Consigne> Recopiez fidèlement le passage de la lettre sur le pèlerinage qui commence à « Dernières nouvelles » et se termine à « plaisir. Encore merci. ».

Texte retenu>
━━━━━━━━━━━━━━━━━━━━

Dernières nouvelles

Bonjour à tous,

J'ai eu beaucoup de messages qui m'ont fait énormément plaisir en réaction à mon dernier mail, je ne peux pas répondre mais ça m'a fait vraiment plaisir. Encore merci.

Je suis à Figeac, une belle petite ville du midi, dans la vallée du Lot. Je prends un jour de repos, je suis logé au Carmel, et j’en profite pour donner des nouvelles fraîches.

Après quatre jours d’arrêts à Saugues, je suis reparti pour des petites étapes de plus ou moins quinze kilomètres. Sans être une vraie douleur j’ai toujours une gène au tibia : Ça m’inquiète car j’ai peur que l’inflammation ne s’installe définitivement et ne me quitte plus avant Compostelle. J’ai vu un médecin qui m’a prescrit des anti-inflammatoires plus puissants et des anti-douleurs, j’en prends depuis 8 jours mais j’arrête demain. Pour l’instant je vais continuer par étapes de 20 à 30 kilomètres en espérant que ça passe, sinon je suppose que je prendrais un temps de repos complet à nouveau. « Aucun malheur n’est sans bonheur » dit Maître Eckart : je me suis fait une raison et je vois le bon coté des choses. En tout cas mon état d’esprit a fortement changé. Bien sur c’est frustrant de devoir retenir ses pas, surtout parce que je perds le contact chaque fois avec les gens que je rencontre. Mais par contre cela me permet de vivre un autre pèlerinage : je visite les églises et les chapelles sur le chemin, je marche lentement, je discute avec les gens, je profite beaucoup plus du paysage. C’est une grosse différence avec celui qui veut absolumenent abbatre ses trente kilomètres par jour. Et puis je dois dire que je me sens profondément bien sur la route, alors je ne suis pas du tout pressé de rentrer en Belgique.

Après le Vélay, la Margeride et le Gévaudan, j’ai terminé la traversée du massif central par l’Aubrac. L’Aubrac c’est grandiose. On est sur un plateau montagneux entre 1200 et 1400 mètres d’altitude, l’horizon se déroule à l’infini. On traverse une succession de petits monts pelés et battus par un vent très violent. C’est une région très rude, des grandes étendues solitaires, juste quelques pins qui tentent de survivre au vent et au froid. C'est un paysage tout à fait lunaire. En hiver on ne rigole pas ! D’ailleurs à partir de novembre les chemins sont interdits aux randonneurs.

━━━━━━━━━━━━━━━━━━━━

Entrées extraites>
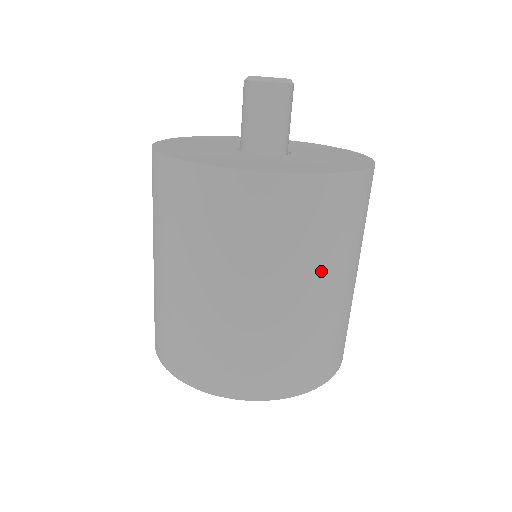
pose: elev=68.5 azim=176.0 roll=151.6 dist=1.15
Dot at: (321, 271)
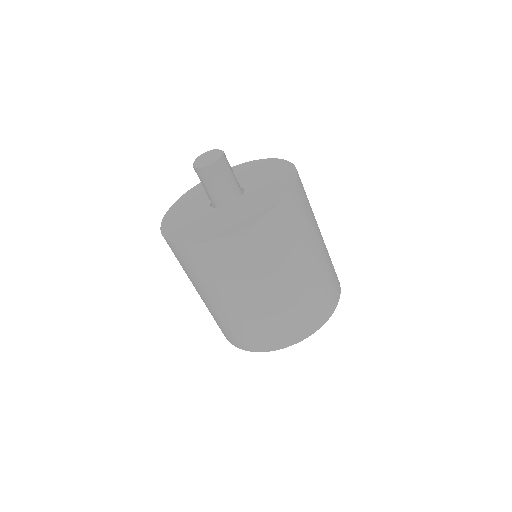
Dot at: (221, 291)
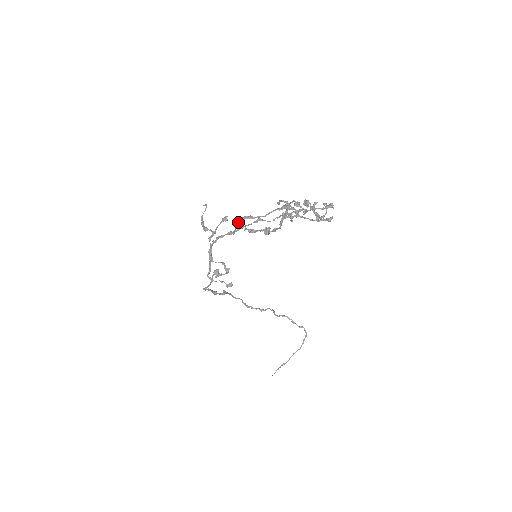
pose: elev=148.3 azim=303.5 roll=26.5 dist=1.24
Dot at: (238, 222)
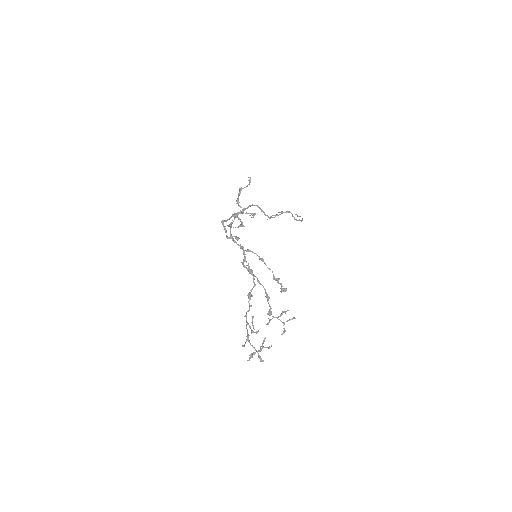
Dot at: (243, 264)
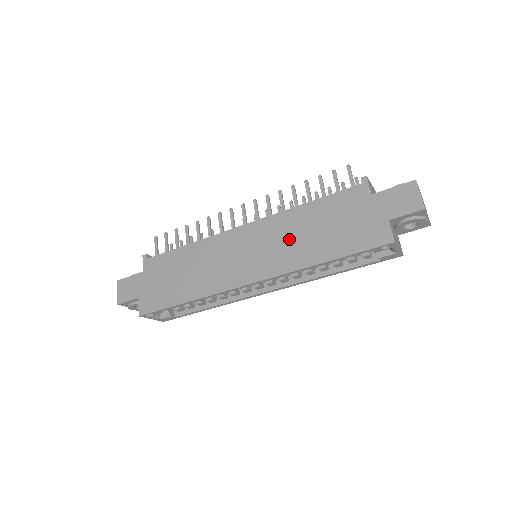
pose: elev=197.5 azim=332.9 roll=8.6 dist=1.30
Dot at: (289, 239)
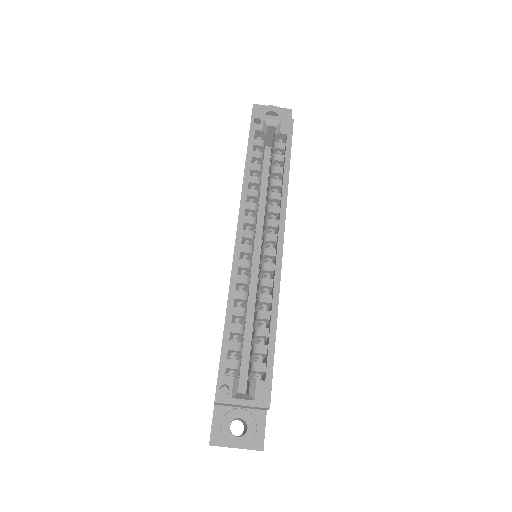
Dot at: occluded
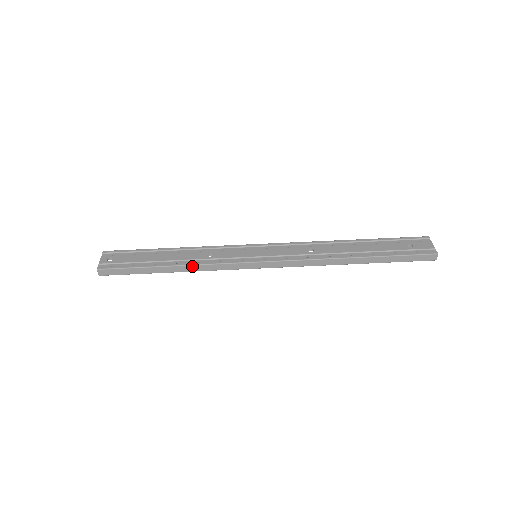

━━━━━━━━━━━━━━━━━━━━

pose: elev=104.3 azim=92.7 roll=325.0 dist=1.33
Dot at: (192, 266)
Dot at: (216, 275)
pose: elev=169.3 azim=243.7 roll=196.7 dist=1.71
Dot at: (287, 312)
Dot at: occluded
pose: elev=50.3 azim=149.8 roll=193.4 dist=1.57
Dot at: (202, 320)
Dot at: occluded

━━━━━━━━━━━━━━━━━━━━

Corrigé>
Dernières nouvelles

Bonjour à tous,

J'ai eu beaucoup de messages qui m'ont fait énormément plaisir en réaction à mon dernier mail, je ne peux pas répondre mais ça m'a fait vraiment plaisir. Encore merci.